ASSIGNED TASK 1:
Pull out every line in the rows below that contains the word "series", copying each line unchanged.

EXCERPT PROVIDED:
.....

In Ruby 1.8 you would sometimes see byte escapes used to insert raw bytes into a String. For example, you can choose to build the String "…" with the following byte escapes:

$ ruby -v -KU -e 'p "\xe2\x80\xa6"'
ruby 1.8.6 (2009-03-31 patchlevel 368) [i686-darwin9.6.0]
"…"

The same tactic still works on Ruby 1.9, but remember that Encodings are still going to play into this as we've been discussing:

$ cat utf8_escapes.rb 
# encoding: UTF-8
str = "\xe2\x80\xa6"
p [str.encoding, str, str.valid_encoding?]
$ ruby -v utf8_escapes.rb 
ruby 1.9.1p0 (2009-01-30 revision 21907) [i386-darwin9.6.0]
[#<Encoding:UTF-8>, "…", true]
$ cat invalid_escapes.rb 
# encoding: UTF-8
str = "\xe2\x80"
p [str.encoding, str, str.valid_encoding?]
$ ruby -v invalid_escapes.rb 
ruby 1.9.1p0 (2009-01-30 revision 21907) [i386-darwin9.6.0]
[#<Encoding:UTF-8>, "\xE2\x80", false]

Notice that I got the requested bytes in both cases. However, those Strings were assigned the source Encoding as normal. In the first case, that built a valid UTF-8 String. However, the second case is invalid and may later cause me fits as I try to use the String.

There are a couple of exceptions though, where a String escape can actually change the Encoding of the literal. First, you'll likely remember that using a multibyte character is not allowed if you don't change the source Encoding:

$ cat bad_code.rb 
"abc…"

.....

ASSIGNED TASK 2:
Write the next part of the excerpt on Ruby byte escapes and String encodings, picking up where it ends.

RECORDS SHOWN:

.....

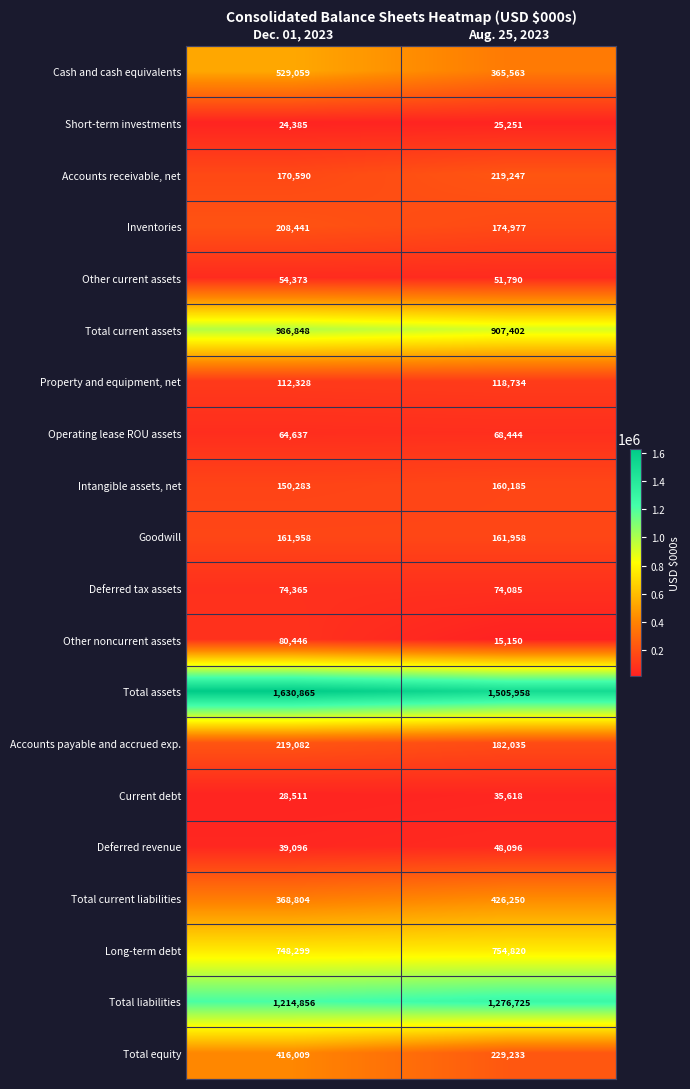

What is the difference between the maximum and minimum values in the Long-term debt series?

6521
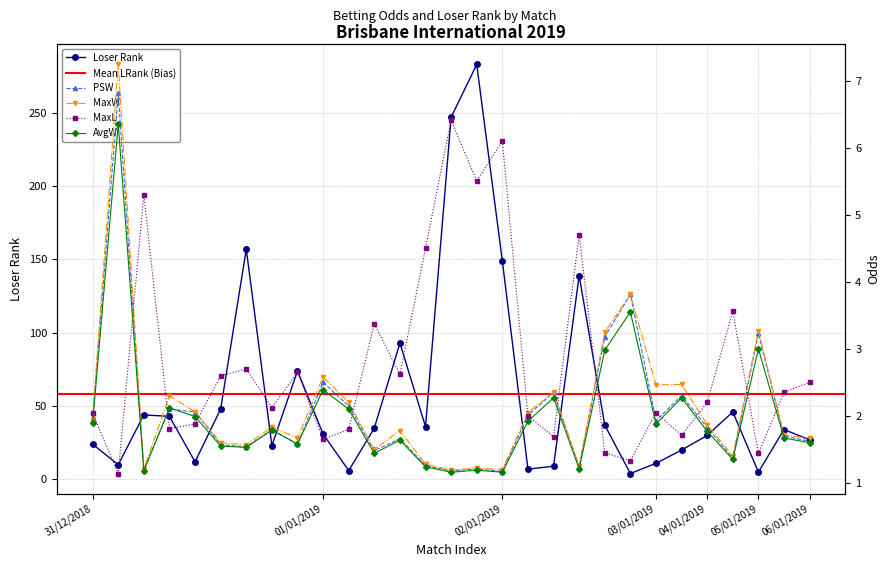

True or false: LRank and MaxL intersect in this chart.

False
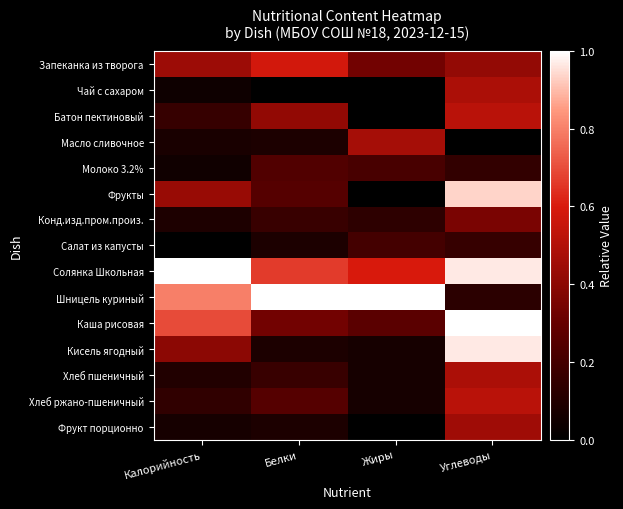

Which series has the widest spread of values?

Фрукты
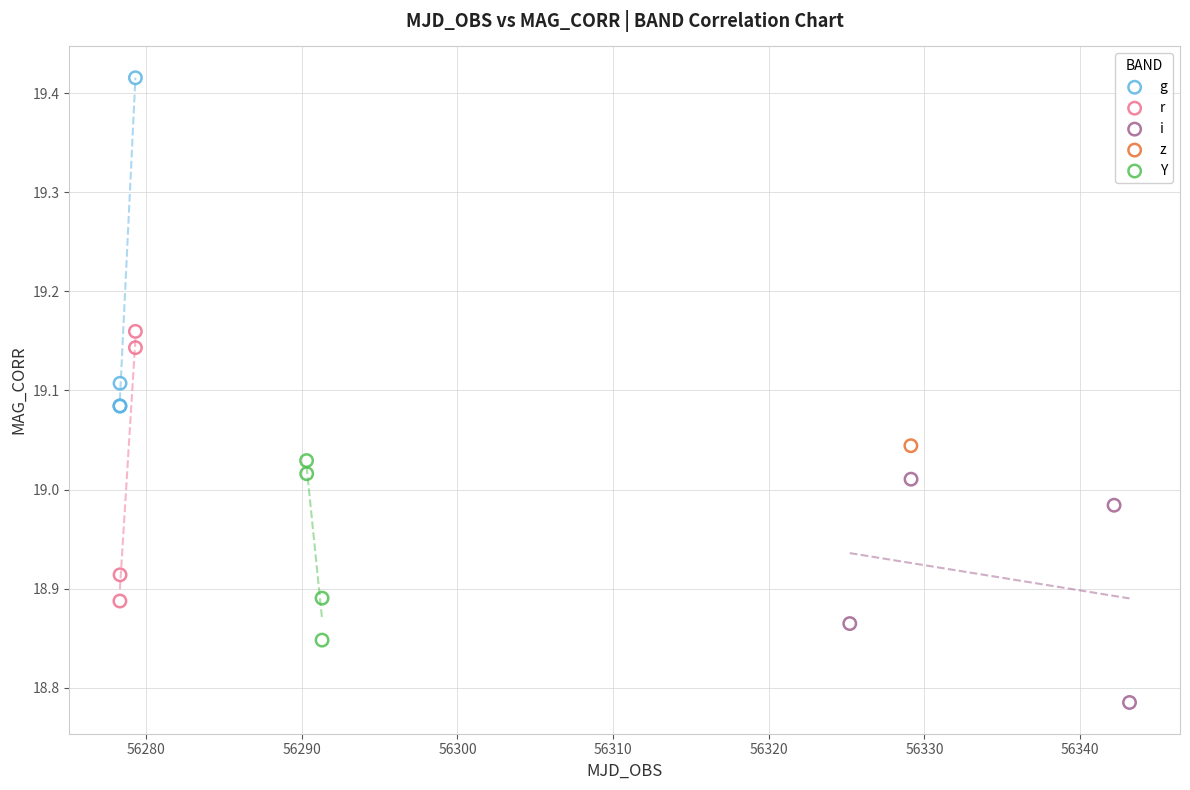

Which series contains the lowest Y value?

i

.....

RESPONSE 1:
What is the difference between the maximum and minimum values in the Long-term debt series?
Which series has the widest spread of values?
Which series contains the lowest Y value?

RESPONSE 2:
$ ruby -v bad_code.rb 
ruby 1.9.1p0 (2009-01-30 revision 21907) [i386-darwin9.6.0]
bad_code.rb:1: invalid multibyte char (US-ASCII)
bad_code.rb:1: invalid multibyte char (US-ASCII)

However, a special case is made for \x## escapes:

$ cat ascii_escapes.rb 
puts "Source Encoding:  #{__ENCODING__}"
str = "abc\xe2\x80\xa6"
p [str.encoding, str, str.valid_encoding?]
$ ruby -v ascii_escapes.rb 
ruby 1.9.1p0 (2009-01-30 revision 21907) [i386-darwin9.6.0]
Source Encoding:  US-ASCII
[#<Encoding:ASCII-8BIT>, "abc\xE2\x80\xA6", true]

Notice that the Encoding of the String was upgraded to ASCII-8BIT to accommodate the bytes. We'll talk a lot more about that special Encoding later in this post, but for now just make note of the fact that this exception gives you an easy way to work with binary data.

Octal escapes (\###), control escapes (\cx or \C-x), meta escapes (\M-x), and meta-control escapes (\M-\C-x) all follow the same rules as the hex escapes (\x##) we've just been discussing.

The other exception is the \u#### escape that can be used to enter Unicode characters by codepoint. When you use this escape, the String gets a UTF-8 Encoding regardless of the current source Encoding:

$ cat ascii_u_escape.rb 
str = "\u2026"
p [str.encoding, str]
$ ruby -v ascii_u_escape.rb 
ruby 1.9.1p0 (2009-01-30 revision 21907) [i386-darwin9.6.0]
[#<Encoding:UTF-8>, "…"]
$ cat sjis_u_escape.rb 
# encoding: Shift_JIS
str = "\u2026"
p [str.encoding, str]
$ ruby -v sjis_u_escape.rb 
ruby 1.9.1p0 (2009-01-30 revision 21907) [i386-darwin9.6.0]
[#<Encoding:UTF-8>, "…"]
$ cat utf8_u_escape.rb 
# encoding: UTF-8
str = "\u2026"
p [str.encoding, str]
$ ruby -v utf8_u_escape.rb 
ruby 1.9.1p0 (2009-01-30 revision 21907) [i386-darwin9.6.0]
[#<Encoding:UTF-8>, "…"]

Notice how the String received a UTF-8 Encoding in all three cases, regardless of the current source Encoding. This exception gives you an easy way to work with UTF-8 data, no matter what your native Encoding is.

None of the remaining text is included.